Moreover, 21 percent of those surveyed admitted to medicating their kids with paracetamol, such as Panodil, before sending them to school.

The FOLA parents’ organisation is shocked by the findings.

“I think it is absolutely crazy. It simply cannot be that a child goes to school sick and plays with lots of other children. Then we are faced with the fact that they will infect the whole institution,” said FOLA chair Signe Nielsen.

Pill pushers
At the Børnehuset daycare institution in Silkeborg a meeting was called where parents were implored not to bring their sick children to school.
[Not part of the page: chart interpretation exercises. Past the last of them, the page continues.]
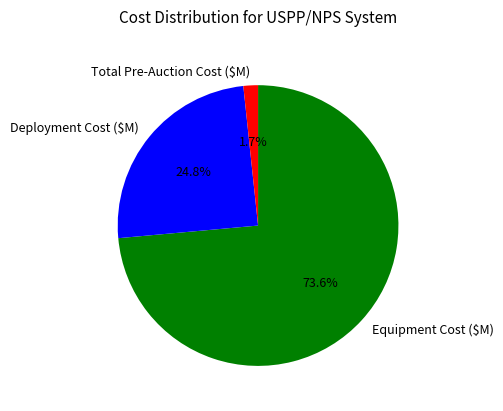

Count the number of slices in the pie.

3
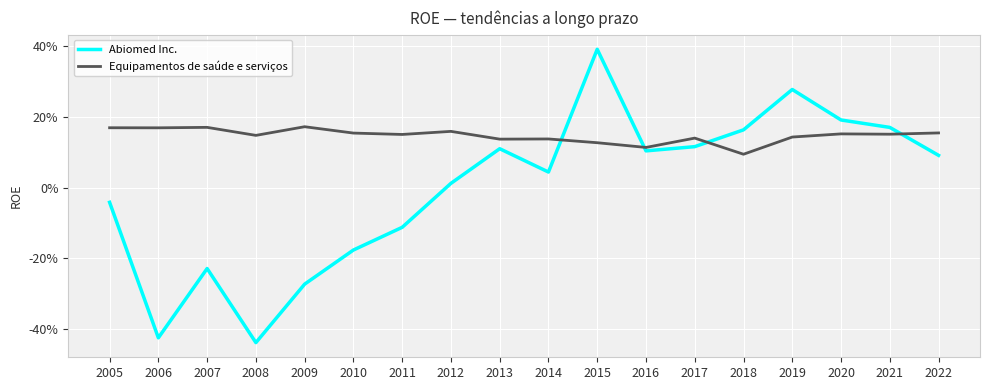

What is the smallest value displayed?

-0.4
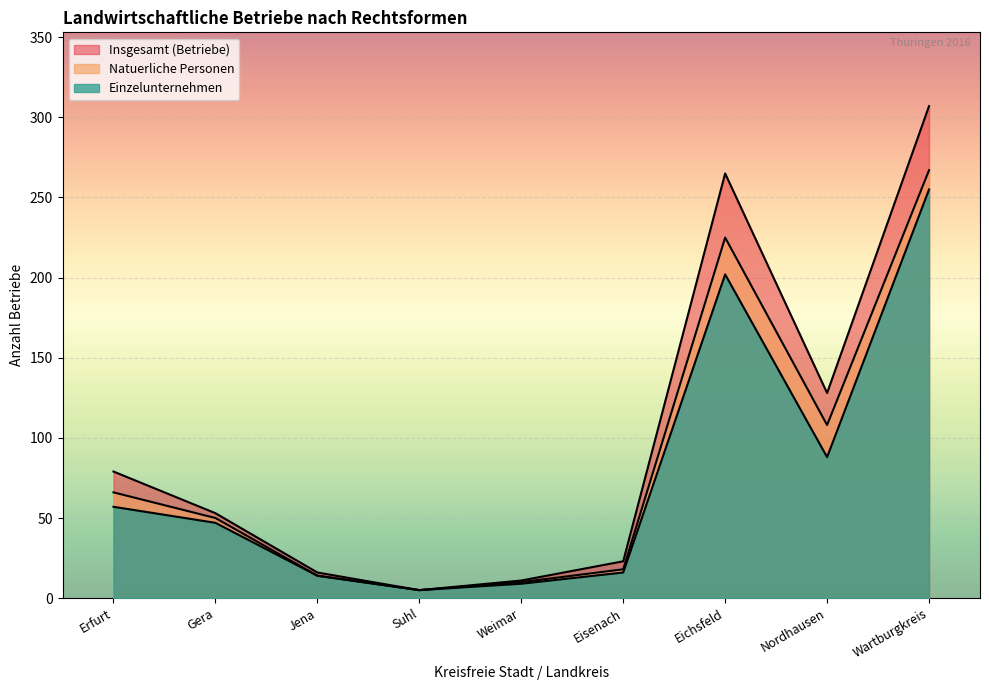

List the labels in order of Einzelunternehmen value, largest first.

Wartburgkreis, Eichsfeld, Nordhausen, Erfurt, Gera, Eisenach, Jena, Weimar, Suhl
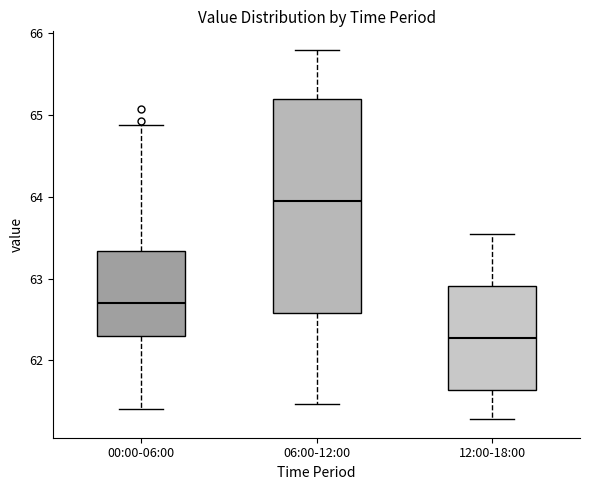

Reading left to right, read every box against the y-axis: the position of its median line, the range the box covers, and the ends of its whiskers. The values are not printed on the chart, so give them approximately, as read against the axis.

00:00-06:00: median 62.7, box 62.3 to 63.3, whiskers 61.4 to 64.9
06:00-12:00: median 64.0, box 62.6 to 65.2, whiskers 61.5 to 65.8
12:00-18:00: median 62.3, box 61.6 to 62.9, whiskers 61.3 to 63.6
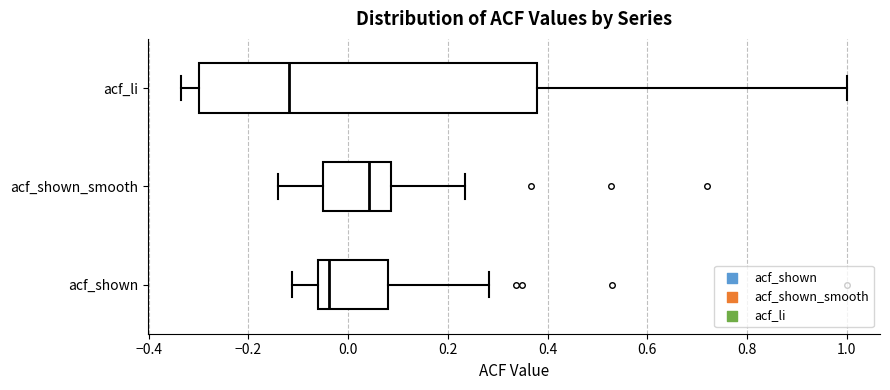

Reading bottom to top, transcribe this box plot: for each box, give where its median line is, the range the box spans, and where its two whiskers end, as read against the x-axis. The values are not printed on the chart, so give them approximately, as read against the axis.

acf_shown: median -0.04, box -0.06 to 0.08, whiskers -0.12 to 0.28
acf_shown_smooth: median 0.04, box -0.04 to 0.08, whiskers -0.14 to 0.24
acf_li: median -0.12, box -0.30 to 0.38, whiskers -0.34 to 1.00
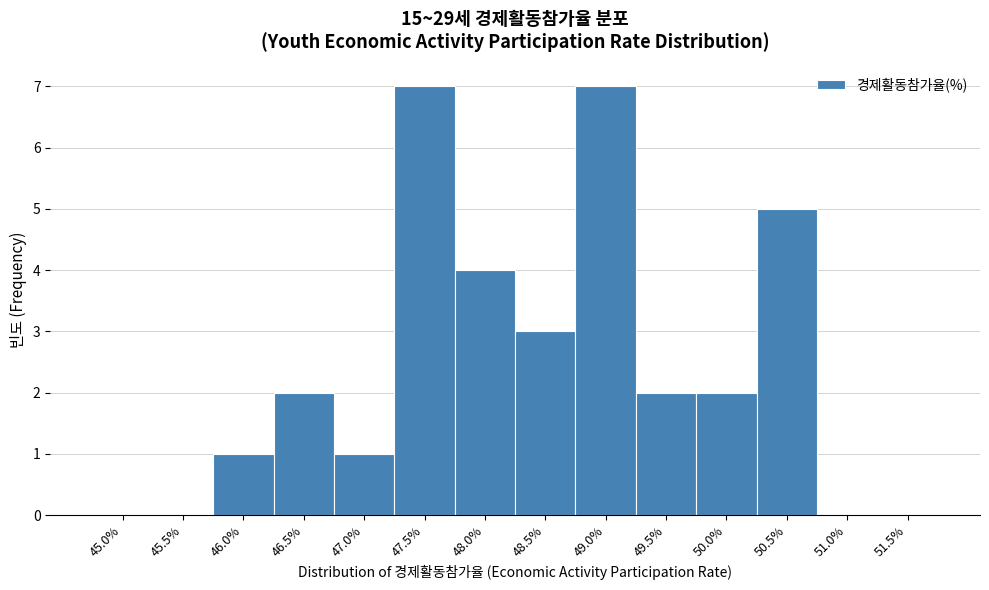

Reading right to left, extract all data points from this chart.

51.5%=0	51.0%=0	50.5%=5	50.0%=2	49.5%=2	49.0%=7	48.5%=3	48.0%=4	47.5%=7	47.0%=1	46.5%=2	46.0%=1	45.5%=0	45.0%=0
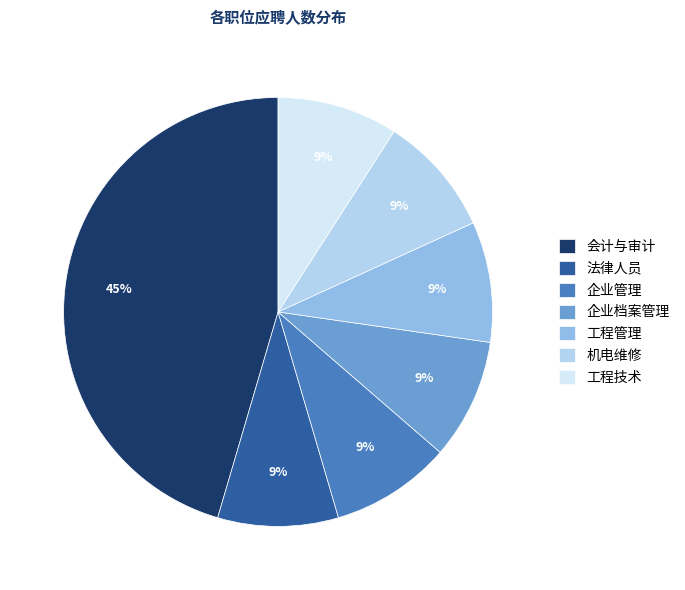

Is it true that 工程技术 is 9% of the pie?

True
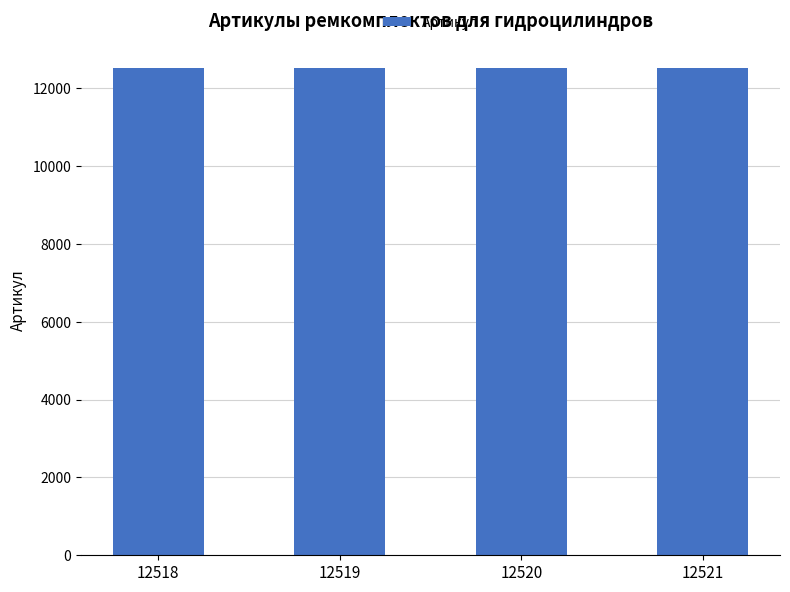

Approximately how many times larger is the value at 12518 compared to 12520?

1.0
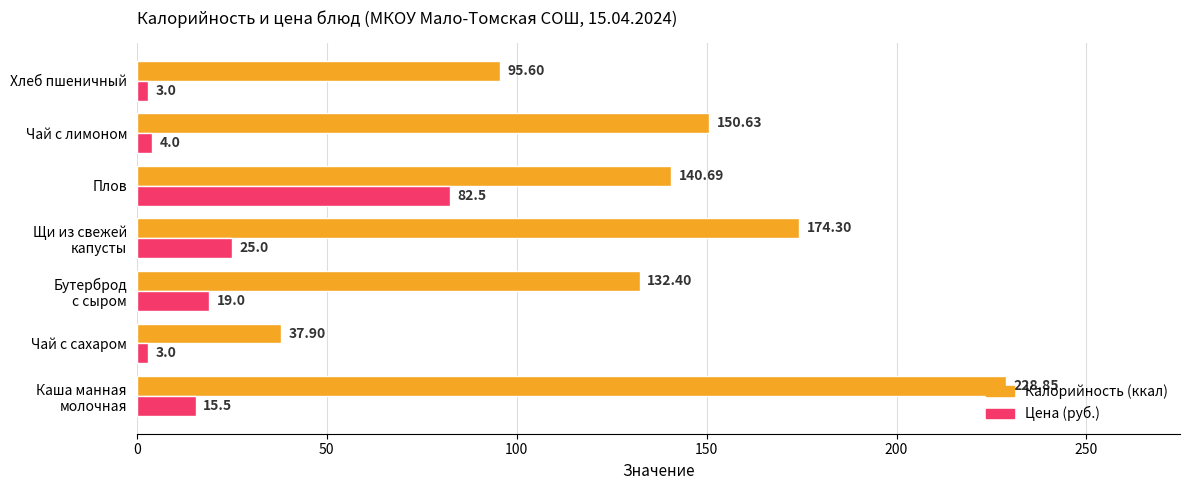

What is the difference between the maximum and second lowest values in the Цена (руб.) series?

79.5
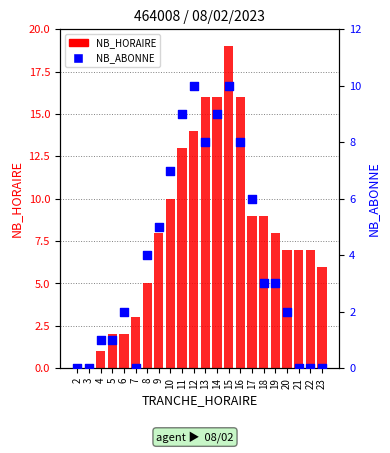

At which category is the sum across all series the highest?

15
At Børnehuset there are fears that parents prefer to pack their kids off with a pill without informing teachers.

“We occasionally have children who that they have had a pill for breakfast,” said headteacher Susanne Bødker. “You might think that it is a Panodil more than a vitamin pill, if it is a child who has just been sick, for example.”

Parents sick and tired
Parents, when confronted, often cite pressure at work as a reason for not being able to stay at home with their children.

Many declare that they simply cannot take another day off, as they are afraid of being fired.

Allan Randrup Thomsen, a professor of virology at KU, has heavily criticised the parents’ actions, describing the current situation as a “vicious circle”.

“It promotes the spread of viruses, and it adds momentum to a cycle where parents are pressured by high levels of sick-leave. If they then choose to send the children to daycare while they are still recovering, they keep the epidemic going in daycares, and this in turn puts a greater burden on the parents.”